• Task brief
Reproduce every one of the following lines word for word, changing nothing.

(Data entries)
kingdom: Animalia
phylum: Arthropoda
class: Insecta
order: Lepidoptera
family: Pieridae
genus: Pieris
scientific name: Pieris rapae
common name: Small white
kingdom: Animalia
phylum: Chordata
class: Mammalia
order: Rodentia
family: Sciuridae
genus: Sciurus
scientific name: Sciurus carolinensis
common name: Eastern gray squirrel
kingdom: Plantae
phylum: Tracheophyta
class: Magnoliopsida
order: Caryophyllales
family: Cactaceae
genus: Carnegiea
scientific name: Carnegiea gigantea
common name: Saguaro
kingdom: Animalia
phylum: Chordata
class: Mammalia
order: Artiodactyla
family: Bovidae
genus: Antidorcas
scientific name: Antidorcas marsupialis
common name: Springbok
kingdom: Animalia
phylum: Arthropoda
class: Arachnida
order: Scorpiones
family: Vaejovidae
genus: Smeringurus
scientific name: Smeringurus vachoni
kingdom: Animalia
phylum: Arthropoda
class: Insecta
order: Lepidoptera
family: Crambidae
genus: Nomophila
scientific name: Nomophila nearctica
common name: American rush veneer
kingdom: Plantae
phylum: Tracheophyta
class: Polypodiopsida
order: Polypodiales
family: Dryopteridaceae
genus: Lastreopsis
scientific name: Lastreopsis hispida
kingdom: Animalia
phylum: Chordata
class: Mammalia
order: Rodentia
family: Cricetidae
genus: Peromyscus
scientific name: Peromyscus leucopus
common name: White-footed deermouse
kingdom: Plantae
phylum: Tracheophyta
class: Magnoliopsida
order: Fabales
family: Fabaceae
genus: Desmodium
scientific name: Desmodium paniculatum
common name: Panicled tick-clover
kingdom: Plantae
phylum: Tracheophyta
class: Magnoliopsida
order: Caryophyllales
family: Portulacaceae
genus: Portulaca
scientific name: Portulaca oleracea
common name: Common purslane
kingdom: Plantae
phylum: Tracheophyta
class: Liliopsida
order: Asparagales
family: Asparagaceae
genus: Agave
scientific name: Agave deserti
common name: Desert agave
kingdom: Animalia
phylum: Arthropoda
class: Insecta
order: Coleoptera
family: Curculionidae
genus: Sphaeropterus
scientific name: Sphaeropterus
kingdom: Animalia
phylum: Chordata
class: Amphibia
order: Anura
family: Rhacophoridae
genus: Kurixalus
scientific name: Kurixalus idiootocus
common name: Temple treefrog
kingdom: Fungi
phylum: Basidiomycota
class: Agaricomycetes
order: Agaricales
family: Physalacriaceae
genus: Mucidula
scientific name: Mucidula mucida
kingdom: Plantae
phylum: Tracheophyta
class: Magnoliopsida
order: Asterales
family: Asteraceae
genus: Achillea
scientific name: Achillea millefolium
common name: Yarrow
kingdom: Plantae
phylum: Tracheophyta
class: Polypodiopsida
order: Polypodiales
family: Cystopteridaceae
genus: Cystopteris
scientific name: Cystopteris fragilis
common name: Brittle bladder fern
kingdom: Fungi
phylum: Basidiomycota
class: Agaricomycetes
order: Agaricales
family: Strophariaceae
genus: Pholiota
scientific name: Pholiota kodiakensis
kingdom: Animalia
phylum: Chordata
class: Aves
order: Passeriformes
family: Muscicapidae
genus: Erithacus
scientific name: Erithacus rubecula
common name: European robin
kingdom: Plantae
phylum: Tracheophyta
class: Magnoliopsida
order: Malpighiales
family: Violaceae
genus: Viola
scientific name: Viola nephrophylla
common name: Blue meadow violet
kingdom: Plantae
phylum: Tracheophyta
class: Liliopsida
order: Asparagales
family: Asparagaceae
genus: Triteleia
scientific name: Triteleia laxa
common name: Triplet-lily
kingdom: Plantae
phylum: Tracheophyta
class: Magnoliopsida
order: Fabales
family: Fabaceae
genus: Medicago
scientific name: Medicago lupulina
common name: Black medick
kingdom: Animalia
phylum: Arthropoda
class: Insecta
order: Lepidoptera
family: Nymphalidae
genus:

• Solution for this problem
kingdom: Animalia
phylum: Arthropoda
class: Insecta
order: Lepidoptera
family: Pieridae
genus: Pieris
scientific name: Pieris rapae
common name: Small white
kingdom: Animalia
phylum: Chordata
class: Mammalia
order: Rodentia
family: Sciuridae
genus: Sciurus
scientific name: Sciurus carolinensis
common name: Eastern gray squirrel
kingdom: Plantae
phylum: Tracheophyta
class: Magnoliopsida
order: Caryophyllales
family: Cactaceae
genus: Carnegiea
scientific name: Carnegiea gigantea
common name: Saguaro
kingdom: Animalia
phylum: Chordata
class: Mammalia
order: Artiodactyla
family: Bovidae
genus: Antidorcas
scientific name: Antidorcas marsupialis
common name: Springbok
kingdom: Animalia
phylum: Arthropoda
class: Arachnida
order: Scorpiones
family: Vaejovidae
genus: Smeringurus
scientific name: Smeringurus vachoni
kingdom: Animalia
phylum: Arthropoda
class: Insecta
order: Lepidoptera
family: Crambidae
genus: Nomophila
scientific name: Nomophila nearctica
common name: American rush veneer
kingdom: Plantae
phylum: Tracheophyta
class: Polypodiopsida
order: Polypodiales
family: Dryopteridaceae
genus: Lastreopsis
scientific name: Lastreopsis hispida
kingdom: Animalia
phylum: Chordata
class: Mammalia
order: Rodentia
family: Cricetidae
genus: Peromyscus
scientific name: Peromyscus leucopus
common name: White-footed deermouse
kingdom: Plantae
phylum: Tracheophyta
class: Magnoliopsida
order: Fabales
family: Fabaceae
genus: Desmodium
scientific name: Desmodium paniculatum
common name: Panicled tick-clover
kingdom: Plantae
phylum: Tracheophyta
class: Magnoliopsida
order: Caryophyllales
family: Portulacaceae
genus: Portulaca
scientific name: Portulaca oleracea
common name: Common purslane
kingdom: Plantae
phylum: Tracheophyta
class: Liliopsida
order: Asparagales
family: Asparagaceae
genus: Agave
scientific name: Agave deserti
common name: Desert agave
kingdom: Animalia
phylum: Arthropoda
class: Insecta
order: Coleoptera
family: Curculionidae
genus: Sphaeropterus
scientific name: Sphaeropterus
kingdom: Animalia
phylum: Chordata
class: Amphibia
order: Anura
family: Rhacophoridae
genus: Kurixalus
scientific name: Kurixalus idiootocus
common name: Temple treefrog
kingdom: Fungi
phylum: Basidiomycota
class: Agaricomycetes
order: Agaricales
family: Physalacriaceae
genus: Mucidula
scientific name: Mucidula mucida
kingdom: Plantae
phylum: Tracheophyta
class: Magnoliopsida
order: Asterales
family: Asteraceae
genus: Achillea
scientific name: Achillea millefolium
common name: Yarrow
kingdom: Plantae
phylum: Tracheophyta
class: Polypodiopsida
order: Polypodiales
family: Cystopteridaceae
genus: Cystopteris
scientific name: Cystopteris fragilis
common name: Brittle bladder fern
kingdom: Fungi
phylum: Basidiomycota
class: Agaricomycetes
order: Agaricales
family: Strophariaceae
genus: Pholiota
scientific name: Pholiota kodiakensis
kingdom: Animalia
phylum: Chordata
class: Aves
order: Passeriformes
family: Muscicapidae
genus: Erithacus
scientific name: Erithacus rubecula
common name: European robin
kingdom: Plantae
phylum: Tracheophyta
class: Magnoliopsida
order: Malpighiales
family: Violaceae
genus: Viola
scientific name: Viola nephrophylla
common name: Blue meadow violet
kingdom: Plantae
phylum: Tracheophyta
class: Liliopsida
order: Asparagales
family: Asparagaceae
genus: Triteleia
scientific name: Triteleia laxa
common name: Triplet-lily
kingdom: Plantae
phylum: Tracheophyta
class: Magnoliopsida
order: Fabales
family: Fabaceae
genus: Medicago
scientific name: Medicago lupulina
common name: Black medick
kingdom: Animalia
phylum: Arthropoda
class: Insecta
order: Lepidoptera
family: Nymphalidae
genus:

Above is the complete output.